Women’s March leader Linda Sarsour and CelebrateMercy raised more than $400,000 overall for Jewish causes in two fundraisers.

Tree of Life synagogue
The Tree of Life*Or L’Simcha Synagogue in Pittsburgh, where a mass shooting took place during Shabbat services on Oct. 27, 2018. Source: Google Maps screenshot.

After outrage over allegedly reappropriated funds intended to go towards Pittsburgh’s Tree of Life*Or L’Simcha Synagogue—the target of the deadliest anti-Semitic attack in America—a crowdfunding campaign promoted by Women’s March leader Linda Sarsour to support victims of last month’s massacre distributed its final funds, according to The Forward, which first reported the allocation of funds before and after the Oct. 27 shooting of 11 Jewish worshippers.

Sarsour and the Islamic group CelebrateMercy raised more than $400,000 overall for Jewish causes in two fundraisers: $160,000 before the shooting to repair Jewish cemeteries, and in the shooting’s aftermath, $238,634, raised in more than a week, above the initial goal of $150,000, by the Islamic group CelebrateMercy.

As previously reported, $10,000 was sent to families of victims from Sarsour’s pre-Pittsburgh fundraiser, which raised a total of $160,000.

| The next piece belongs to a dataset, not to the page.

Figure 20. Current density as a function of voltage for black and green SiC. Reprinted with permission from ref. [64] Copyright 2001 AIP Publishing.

Initially, CelebrateMercy decided to allocate $155,000 to Tree of Life through the Islamic Center of Pittsburgh, a mosque with deep ties to Muslim Brotherhood-affiliated groups in the United States, which was to decide what to do with the remaining funds. They originally allocated any sum raised more than $155,000 to the Islamic Center.

Out of the amount raised by CelebrateMercy, $86,000 was to remain at the Islamic Center to “be spent on projects that help foster Muslim-Jewish collaboration, dialogue and solidarity.”

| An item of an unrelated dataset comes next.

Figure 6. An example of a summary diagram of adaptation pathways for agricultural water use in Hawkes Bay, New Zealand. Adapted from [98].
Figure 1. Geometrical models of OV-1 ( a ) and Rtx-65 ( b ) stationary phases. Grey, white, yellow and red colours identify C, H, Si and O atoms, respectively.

However, following public outrage, the organization decided on Wednesday night to give the $86,000 to the Jewish Federation of Greater Pittsburgh.

In the new agreement reached on Wednesday between Tree of Life, CelebrateMercy and the Islamic Center, the synagogue agreed to use the $155,000 for “projects to help foster Muslim-Jewish collaboration, dialogue and solidarity,” as long as victims and their families “have no further need.”

Tree of Life confirmed that it received the money through two “thank you” letters to CelebrateMercy, which The Forward acquired.